Pitch Symmetry in Martin Bresnick's "My Twentieth Century" and "Meden Agan" for Chamber Ensemble
Fromm, Mark (2012) Pitch Symmetry in Martin Bresnick's "My Twentieth Century" and "Meden Agan" for Chamber Ensemble. Doctoral Dissertation, University of Pittsburgh.
The analysis component of this dissertation focuses on the pitch world and harmonic language in Martin Bresnick’s "My Twentieth Century" for sextet. The surface-level harmony consists solely of major and minor triads, while the underlying structure relies on a pitch-class axis of symmetry.

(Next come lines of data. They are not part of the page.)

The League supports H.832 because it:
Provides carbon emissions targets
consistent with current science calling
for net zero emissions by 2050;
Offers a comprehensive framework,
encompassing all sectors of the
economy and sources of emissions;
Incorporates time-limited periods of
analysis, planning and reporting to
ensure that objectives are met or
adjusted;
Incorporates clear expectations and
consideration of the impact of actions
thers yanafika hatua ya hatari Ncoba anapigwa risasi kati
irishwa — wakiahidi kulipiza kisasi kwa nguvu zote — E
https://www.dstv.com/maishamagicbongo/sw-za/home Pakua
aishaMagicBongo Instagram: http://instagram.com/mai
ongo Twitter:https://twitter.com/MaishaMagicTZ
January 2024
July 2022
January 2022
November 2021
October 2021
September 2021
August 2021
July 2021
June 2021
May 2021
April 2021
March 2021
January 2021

Bresnick crafts a pitch world that balances diatonicism with pitch symmetry by unifying salient aspects of both. First, he uses a four-note diatonic segment ([0 2 3 5] or tone-semitone-tone) as his primary melodic unit. He then builds chord progressions from such segments using only major and minor triads; this creates phrases that each contain exactly four chords. To derive a harmonic progression for the consequent phrase, he takes the pitch-classes from the initial four-chord phrase and reflects them about a C# - G axis of symmetry. Finally, he adds drone pitches on C# and G, serving as aural reference points and making the axis of symmetry explicit.
By choosing to use reflected pitch structures sequentially rather than simultaneously, Bresnick avoids mirrored melodies in which two voices begin in unison, move equal distances in contrary motion, and return to the starting pitch. (Such melodies are common to the symmetrical structures found in works of Bartók and Ligeti.) Instead, by creating a series of four triads in one phrase and then reflecting those triads in the next phrase, he creates an audible link between the two without simple transposition, inversion, or retrogression.

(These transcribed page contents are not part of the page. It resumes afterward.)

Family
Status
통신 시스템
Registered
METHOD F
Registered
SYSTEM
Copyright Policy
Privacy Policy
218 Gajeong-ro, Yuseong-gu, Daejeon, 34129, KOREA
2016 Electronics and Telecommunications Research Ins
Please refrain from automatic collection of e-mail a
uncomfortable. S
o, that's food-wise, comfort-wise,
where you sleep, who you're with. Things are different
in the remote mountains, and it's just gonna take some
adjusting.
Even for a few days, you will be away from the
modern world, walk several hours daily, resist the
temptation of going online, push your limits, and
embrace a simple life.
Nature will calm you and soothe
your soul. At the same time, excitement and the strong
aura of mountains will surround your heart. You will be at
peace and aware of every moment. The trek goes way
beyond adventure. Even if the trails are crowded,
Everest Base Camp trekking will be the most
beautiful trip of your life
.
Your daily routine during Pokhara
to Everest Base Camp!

This paper is an in-depth analysis of "My Twentieth Century," focusing on pitch symmetry and harmonic language. Bresnick’s adherence to his plan is so rigorous that the analysis accounts for every pitch in the piece.
The composition component of this dissertation, Meden Agan for chamber ensemble, explores the idea of creating two disparate musical ideas and amalgamating them as the piece unfolds. The title derives from the Ancient Greek idea of balancing the Dionysian (excess) and the Apollonian (moderation). Musically this unfolds by alternating episodes of wild, heterophonic woodwind-led music with calm, exacting polyphony led by the strings. Gradually, each group takes on ideas of the other until they are fused and indistinguishable in the end.